━━ Data for review

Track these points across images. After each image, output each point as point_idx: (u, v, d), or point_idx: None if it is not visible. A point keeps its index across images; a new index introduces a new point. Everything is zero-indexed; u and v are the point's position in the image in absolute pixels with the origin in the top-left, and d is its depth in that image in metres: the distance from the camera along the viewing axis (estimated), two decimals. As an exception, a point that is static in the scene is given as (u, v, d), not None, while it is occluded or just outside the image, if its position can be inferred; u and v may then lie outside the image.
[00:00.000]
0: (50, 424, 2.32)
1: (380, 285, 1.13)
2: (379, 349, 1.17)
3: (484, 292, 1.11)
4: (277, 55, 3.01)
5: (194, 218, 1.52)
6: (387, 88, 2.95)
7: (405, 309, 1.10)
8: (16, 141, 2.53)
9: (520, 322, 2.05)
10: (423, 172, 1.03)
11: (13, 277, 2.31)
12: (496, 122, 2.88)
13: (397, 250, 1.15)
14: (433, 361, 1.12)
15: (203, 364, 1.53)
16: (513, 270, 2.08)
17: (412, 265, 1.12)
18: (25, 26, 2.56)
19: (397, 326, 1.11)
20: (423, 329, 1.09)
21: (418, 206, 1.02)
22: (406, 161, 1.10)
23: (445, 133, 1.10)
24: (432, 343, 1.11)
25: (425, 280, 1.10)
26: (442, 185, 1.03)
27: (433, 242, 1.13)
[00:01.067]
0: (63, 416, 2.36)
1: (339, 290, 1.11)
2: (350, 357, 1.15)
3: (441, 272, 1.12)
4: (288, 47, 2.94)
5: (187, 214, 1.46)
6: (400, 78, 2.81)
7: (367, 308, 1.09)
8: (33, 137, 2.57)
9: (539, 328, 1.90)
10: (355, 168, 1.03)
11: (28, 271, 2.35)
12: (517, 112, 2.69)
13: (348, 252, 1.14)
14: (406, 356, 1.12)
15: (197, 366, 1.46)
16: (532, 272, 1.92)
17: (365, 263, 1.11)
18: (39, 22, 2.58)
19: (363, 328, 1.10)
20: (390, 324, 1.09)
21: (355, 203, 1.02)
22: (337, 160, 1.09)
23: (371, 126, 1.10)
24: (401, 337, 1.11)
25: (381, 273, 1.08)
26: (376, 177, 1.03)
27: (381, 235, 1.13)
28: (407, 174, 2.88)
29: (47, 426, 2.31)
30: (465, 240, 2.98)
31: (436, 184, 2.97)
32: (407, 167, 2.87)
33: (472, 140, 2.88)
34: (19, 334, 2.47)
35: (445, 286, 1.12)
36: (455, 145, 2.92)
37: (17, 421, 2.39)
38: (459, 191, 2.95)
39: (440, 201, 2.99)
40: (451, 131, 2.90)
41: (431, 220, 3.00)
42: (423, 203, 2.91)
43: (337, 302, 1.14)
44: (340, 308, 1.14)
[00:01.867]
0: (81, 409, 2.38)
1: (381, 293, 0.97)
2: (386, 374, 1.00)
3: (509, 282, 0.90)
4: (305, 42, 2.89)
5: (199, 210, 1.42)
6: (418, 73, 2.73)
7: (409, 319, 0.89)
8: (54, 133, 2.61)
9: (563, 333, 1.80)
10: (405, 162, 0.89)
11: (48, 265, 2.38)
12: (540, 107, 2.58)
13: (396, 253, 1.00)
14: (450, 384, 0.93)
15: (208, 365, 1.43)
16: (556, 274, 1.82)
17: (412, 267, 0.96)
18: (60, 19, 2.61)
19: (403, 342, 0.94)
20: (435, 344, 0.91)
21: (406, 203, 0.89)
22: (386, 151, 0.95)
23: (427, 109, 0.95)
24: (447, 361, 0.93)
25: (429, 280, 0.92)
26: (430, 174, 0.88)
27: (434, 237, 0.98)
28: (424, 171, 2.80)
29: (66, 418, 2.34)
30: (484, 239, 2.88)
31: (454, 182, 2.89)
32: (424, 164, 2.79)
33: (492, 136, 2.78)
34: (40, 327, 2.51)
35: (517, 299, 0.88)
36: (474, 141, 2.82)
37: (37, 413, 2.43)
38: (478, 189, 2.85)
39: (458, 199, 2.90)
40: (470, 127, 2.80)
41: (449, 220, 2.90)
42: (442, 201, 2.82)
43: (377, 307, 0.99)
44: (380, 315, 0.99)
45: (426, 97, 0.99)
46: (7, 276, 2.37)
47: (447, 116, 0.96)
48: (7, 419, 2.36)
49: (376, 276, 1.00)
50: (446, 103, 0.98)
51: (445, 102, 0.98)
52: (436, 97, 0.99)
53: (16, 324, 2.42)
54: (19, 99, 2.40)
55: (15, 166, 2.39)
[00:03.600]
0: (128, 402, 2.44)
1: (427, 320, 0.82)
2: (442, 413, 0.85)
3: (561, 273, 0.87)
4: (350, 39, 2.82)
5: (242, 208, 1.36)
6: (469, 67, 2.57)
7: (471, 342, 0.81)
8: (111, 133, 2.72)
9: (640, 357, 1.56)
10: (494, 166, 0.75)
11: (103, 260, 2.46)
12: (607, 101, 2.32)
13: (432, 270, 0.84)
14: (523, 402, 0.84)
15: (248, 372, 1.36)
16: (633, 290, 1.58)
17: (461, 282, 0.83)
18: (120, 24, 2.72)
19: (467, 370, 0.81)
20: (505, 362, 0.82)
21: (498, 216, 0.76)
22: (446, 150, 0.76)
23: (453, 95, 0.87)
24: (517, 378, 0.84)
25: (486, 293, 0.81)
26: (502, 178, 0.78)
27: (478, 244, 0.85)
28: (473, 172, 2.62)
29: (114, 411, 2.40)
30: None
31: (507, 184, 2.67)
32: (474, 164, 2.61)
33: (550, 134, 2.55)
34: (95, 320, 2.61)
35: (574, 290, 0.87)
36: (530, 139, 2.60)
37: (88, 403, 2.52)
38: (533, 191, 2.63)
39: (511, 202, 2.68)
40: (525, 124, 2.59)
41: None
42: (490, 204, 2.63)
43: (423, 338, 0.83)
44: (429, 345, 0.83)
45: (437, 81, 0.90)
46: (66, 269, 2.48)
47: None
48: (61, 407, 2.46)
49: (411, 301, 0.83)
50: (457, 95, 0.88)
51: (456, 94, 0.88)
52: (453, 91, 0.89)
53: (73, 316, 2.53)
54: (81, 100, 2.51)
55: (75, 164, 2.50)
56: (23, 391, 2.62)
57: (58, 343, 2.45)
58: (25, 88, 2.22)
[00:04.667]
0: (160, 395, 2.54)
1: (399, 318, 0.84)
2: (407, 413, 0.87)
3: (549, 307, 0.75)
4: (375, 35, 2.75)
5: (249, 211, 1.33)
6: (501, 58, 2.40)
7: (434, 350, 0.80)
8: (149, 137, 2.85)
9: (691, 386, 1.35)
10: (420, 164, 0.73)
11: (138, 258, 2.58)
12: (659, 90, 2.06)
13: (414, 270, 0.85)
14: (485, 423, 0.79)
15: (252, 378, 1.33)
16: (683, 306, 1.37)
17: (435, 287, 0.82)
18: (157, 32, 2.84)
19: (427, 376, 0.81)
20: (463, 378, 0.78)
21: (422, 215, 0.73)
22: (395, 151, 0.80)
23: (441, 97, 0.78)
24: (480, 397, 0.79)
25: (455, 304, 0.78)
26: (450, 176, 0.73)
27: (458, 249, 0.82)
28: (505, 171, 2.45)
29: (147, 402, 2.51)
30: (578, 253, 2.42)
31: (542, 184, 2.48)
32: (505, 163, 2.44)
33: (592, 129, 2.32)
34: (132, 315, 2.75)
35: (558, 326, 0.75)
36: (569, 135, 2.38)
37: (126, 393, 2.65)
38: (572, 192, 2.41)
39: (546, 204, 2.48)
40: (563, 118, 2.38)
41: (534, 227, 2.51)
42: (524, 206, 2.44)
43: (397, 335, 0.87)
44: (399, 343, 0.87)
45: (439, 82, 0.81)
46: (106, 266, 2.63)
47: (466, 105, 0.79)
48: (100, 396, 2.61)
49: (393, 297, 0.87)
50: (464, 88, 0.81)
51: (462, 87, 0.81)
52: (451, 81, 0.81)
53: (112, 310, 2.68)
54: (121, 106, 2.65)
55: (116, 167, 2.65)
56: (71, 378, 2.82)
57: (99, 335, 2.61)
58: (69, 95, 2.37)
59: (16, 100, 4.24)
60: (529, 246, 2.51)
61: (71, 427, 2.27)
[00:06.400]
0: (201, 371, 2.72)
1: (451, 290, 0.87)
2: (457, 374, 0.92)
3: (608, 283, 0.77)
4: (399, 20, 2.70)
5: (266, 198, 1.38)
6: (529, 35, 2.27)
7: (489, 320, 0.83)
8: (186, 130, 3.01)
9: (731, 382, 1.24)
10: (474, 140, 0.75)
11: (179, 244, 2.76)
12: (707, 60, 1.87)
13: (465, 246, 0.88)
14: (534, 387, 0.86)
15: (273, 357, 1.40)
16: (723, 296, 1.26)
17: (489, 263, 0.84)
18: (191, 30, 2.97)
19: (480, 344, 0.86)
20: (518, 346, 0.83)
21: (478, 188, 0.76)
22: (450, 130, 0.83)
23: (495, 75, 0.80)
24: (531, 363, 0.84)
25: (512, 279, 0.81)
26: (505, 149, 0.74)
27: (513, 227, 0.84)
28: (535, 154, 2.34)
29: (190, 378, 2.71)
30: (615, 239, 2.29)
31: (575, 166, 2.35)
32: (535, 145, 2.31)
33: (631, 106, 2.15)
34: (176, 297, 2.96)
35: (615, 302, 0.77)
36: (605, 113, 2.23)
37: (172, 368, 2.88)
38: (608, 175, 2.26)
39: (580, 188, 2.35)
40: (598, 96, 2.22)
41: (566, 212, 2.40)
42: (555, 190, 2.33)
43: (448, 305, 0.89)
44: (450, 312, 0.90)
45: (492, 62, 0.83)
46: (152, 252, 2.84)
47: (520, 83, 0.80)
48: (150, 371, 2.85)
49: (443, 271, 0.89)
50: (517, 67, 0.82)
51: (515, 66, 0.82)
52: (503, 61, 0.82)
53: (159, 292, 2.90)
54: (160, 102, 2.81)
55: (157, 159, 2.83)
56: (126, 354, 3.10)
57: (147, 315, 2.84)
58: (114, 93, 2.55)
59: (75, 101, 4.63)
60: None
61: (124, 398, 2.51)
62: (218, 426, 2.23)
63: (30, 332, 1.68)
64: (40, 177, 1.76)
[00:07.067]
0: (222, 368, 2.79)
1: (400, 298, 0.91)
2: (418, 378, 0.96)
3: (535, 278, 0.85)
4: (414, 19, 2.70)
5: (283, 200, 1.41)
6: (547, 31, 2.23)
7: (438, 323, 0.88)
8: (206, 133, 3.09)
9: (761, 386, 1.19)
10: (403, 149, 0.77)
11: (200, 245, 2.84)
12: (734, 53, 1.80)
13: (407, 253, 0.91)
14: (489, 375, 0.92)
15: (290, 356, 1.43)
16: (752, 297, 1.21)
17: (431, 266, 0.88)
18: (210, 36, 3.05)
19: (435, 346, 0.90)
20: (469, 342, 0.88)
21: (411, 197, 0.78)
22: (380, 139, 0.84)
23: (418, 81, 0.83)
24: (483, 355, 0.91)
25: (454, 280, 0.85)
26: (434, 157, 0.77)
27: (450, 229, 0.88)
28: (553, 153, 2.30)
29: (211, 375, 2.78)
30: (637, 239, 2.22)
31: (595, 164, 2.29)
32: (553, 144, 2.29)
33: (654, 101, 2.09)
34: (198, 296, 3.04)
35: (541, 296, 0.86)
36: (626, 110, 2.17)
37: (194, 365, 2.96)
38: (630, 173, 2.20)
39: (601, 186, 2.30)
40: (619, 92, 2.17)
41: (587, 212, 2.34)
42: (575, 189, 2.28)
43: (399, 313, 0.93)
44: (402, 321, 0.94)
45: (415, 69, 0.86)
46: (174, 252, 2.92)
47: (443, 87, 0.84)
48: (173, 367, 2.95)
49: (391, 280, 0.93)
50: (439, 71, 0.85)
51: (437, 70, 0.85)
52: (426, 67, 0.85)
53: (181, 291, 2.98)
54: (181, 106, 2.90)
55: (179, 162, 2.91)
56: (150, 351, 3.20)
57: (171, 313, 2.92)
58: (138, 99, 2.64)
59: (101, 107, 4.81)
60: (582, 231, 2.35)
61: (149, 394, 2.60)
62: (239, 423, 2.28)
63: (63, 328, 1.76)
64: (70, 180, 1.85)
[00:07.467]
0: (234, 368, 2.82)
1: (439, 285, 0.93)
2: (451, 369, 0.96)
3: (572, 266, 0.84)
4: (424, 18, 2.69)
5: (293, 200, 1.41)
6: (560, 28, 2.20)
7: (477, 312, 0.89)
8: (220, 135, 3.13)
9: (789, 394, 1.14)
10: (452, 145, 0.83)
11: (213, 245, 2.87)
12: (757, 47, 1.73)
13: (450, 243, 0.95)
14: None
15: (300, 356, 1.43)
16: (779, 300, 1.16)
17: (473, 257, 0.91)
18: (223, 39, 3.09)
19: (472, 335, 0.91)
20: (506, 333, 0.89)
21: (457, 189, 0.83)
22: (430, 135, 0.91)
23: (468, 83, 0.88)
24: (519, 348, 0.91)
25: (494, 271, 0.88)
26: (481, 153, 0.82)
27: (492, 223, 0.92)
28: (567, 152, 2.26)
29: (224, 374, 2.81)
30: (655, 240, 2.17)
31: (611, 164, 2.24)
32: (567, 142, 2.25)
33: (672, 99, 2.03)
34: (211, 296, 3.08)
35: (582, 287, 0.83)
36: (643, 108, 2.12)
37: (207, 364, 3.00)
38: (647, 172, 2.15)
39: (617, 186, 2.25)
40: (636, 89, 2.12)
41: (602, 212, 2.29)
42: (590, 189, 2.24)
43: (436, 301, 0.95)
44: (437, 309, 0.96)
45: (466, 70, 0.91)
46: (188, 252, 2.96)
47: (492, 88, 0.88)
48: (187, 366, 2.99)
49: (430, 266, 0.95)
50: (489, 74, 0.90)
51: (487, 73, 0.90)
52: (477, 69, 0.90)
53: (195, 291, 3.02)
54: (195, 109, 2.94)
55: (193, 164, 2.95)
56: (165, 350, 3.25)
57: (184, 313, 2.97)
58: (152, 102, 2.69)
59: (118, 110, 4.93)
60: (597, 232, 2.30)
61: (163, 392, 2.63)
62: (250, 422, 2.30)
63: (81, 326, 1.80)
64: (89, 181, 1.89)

━━━━
━━ Data for review

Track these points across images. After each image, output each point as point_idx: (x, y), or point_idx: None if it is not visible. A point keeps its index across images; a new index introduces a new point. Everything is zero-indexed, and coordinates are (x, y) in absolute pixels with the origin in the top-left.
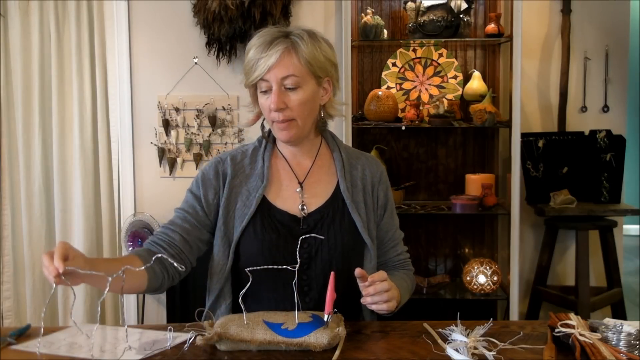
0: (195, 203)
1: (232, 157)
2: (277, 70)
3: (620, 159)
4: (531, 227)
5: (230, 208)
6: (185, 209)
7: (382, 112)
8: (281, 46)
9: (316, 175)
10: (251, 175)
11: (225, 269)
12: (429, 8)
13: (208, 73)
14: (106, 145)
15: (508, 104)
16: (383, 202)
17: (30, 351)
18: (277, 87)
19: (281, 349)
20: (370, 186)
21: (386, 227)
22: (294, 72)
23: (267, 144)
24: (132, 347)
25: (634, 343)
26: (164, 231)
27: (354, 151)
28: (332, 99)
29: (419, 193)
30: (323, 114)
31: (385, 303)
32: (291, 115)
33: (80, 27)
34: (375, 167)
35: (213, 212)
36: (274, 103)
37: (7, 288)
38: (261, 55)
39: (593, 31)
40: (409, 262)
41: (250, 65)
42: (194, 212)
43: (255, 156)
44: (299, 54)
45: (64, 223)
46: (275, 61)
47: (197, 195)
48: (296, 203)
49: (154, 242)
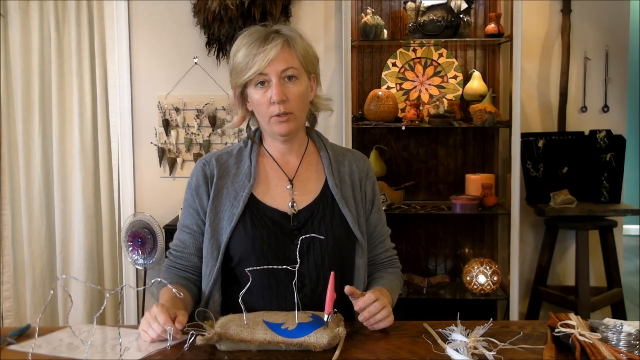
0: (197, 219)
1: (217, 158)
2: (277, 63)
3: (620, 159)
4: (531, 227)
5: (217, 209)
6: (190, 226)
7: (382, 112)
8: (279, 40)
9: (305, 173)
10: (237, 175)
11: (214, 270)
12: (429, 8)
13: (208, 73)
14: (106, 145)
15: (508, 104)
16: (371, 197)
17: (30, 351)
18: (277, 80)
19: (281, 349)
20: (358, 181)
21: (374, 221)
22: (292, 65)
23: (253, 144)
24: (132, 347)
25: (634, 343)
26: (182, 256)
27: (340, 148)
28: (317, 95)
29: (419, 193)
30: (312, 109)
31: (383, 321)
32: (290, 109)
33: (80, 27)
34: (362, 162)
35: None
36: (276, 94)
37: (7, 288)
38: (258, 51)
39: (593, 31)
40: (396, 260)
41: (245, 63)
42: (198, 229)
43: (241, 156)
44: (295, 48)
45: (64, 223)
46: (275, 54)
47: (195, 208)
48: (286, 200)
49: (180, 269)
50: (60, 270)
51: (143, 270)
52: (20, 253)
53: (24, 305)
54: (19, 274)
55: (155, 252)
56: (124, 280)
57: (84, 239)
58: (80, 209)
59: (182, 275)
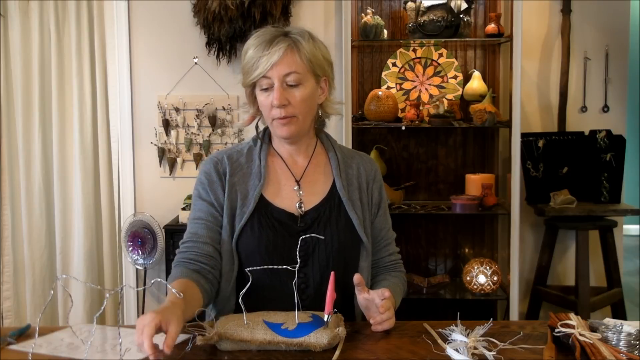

━━━━
━━ Data for review

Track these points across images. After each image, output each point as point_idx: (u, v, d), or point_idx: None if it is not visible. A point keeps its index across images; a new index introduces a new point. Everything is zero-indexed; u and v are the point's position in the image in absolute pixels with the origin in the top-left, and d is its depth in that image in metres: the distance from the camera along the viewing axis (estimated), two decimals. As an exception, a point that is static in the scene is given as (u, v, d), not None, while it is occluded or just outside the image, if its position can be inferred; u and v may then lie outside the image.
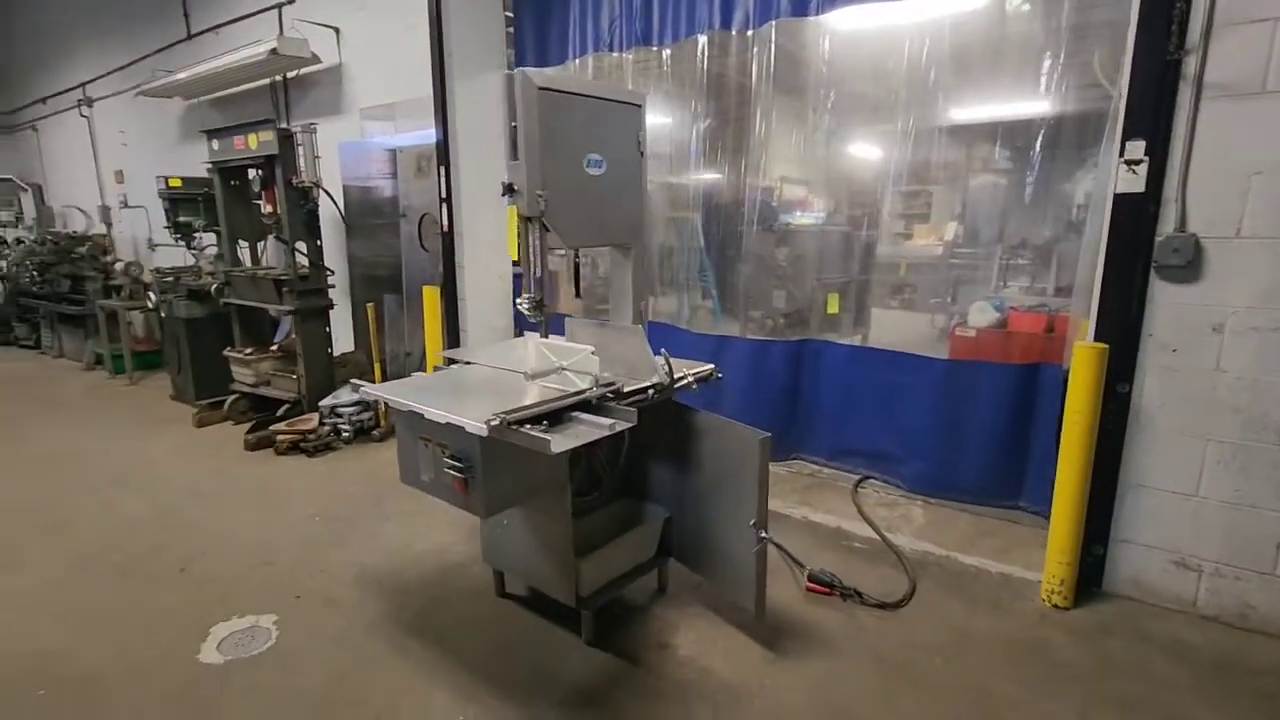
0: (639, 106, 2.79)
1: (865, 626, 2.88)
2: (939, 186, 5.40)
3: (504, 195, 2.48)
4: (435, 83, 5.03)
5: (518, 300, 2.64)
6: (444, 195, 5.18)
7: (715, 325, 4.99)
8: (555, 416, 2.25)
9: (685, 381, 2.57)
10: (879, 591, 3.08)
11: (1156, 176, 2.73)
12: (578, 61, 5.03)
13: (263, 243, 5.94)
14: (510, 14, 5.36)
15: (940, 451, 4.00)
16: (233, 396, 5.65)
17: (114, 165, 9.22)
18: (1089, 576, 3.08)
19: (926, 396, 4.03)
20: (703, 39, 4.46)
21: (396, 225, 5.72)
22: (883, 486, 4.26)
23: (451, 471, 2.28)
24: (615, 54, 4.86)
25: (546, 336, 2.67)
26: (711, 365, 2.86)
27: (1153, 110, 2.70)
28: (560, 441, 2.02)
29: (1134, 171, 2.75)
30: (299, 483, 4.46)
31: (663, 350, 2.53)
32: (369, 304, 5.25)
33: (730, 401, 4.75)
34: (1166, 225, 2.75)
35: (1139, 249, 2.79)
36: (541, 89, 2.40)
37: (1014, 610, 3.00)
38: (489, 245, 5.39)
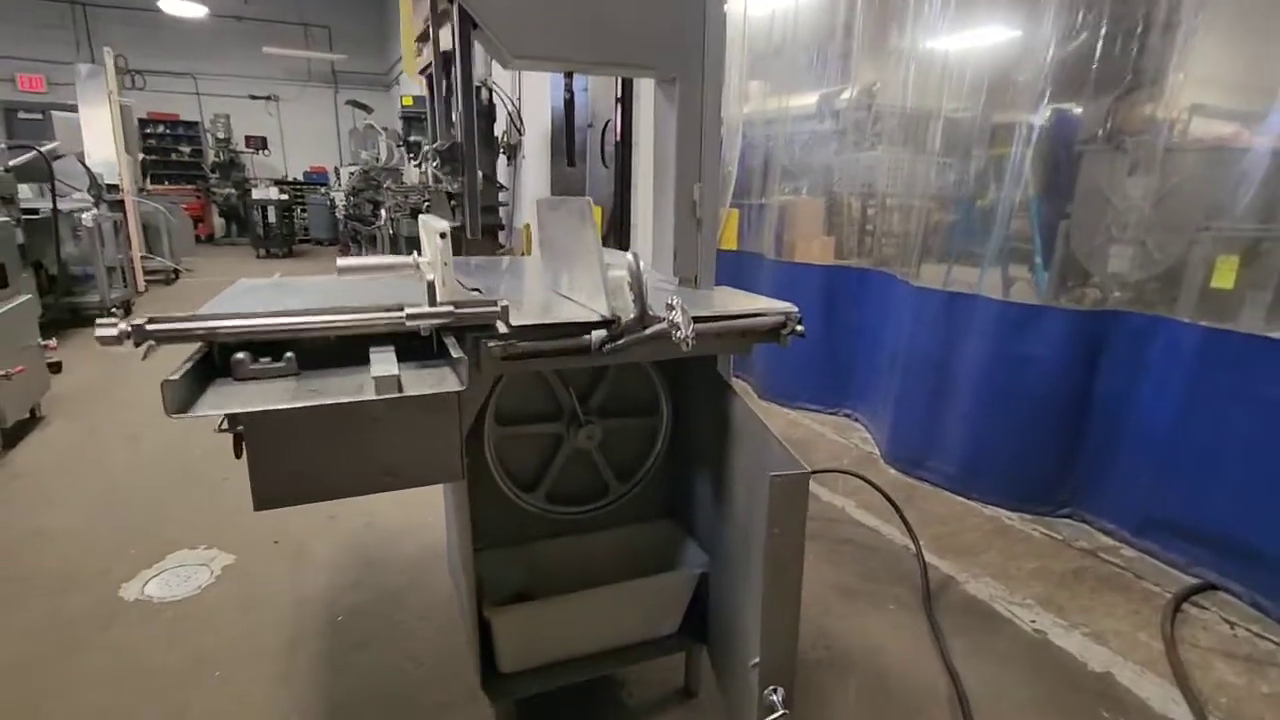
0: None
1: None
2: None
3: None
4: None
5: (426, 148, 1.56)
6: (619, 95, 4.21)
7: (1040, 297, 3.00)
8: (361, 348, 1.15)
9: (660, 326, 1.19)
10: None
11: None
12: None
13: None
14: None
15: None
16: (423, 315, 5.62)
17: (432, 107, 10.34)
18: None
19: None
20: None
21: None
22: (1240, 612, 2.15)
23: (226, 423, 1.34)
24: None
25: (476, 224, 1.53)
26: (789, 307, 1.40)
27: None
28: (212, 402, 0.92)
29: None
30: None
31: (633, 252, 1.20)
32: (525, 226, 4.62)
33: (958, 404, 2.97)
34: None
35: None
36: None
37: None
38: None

━━━━

§ Task to carry out
Will you return exactly the lines above from the one with "5: (194, 218, 1.52)" down to the one with "26: (442, 185, 1.03)", counting both as part of the range?

§ Answer section
5: (194, 218, 1.52)
6: (387, 88, 2.95)
7: (405, 309, 1.10)
8: (16, 141, 2.53)
9: (520, 322, 2.05)
10: (423, 172, 1.03)
11: (13, 277, 2.31)
12: (496, 122, 2.88)
13: (397, 250, 1.15)
14: (433, 361, 1.12)
15: (203, 364, 1.53)
16: (513, 270, 2.08)
17: (412, 265, 1.12)
18: (25, 26, 2.56)
19: (397, 326, 1.11)
20: (423, 329, 1.09)
21: (418, 206, 1.02)
22: (406, 161, 1.10)
23: (445, 133, 1.10)
24: (432, 343, 1.11)
25: (425, 280, 1.10)
26: (442, 185, 1.03)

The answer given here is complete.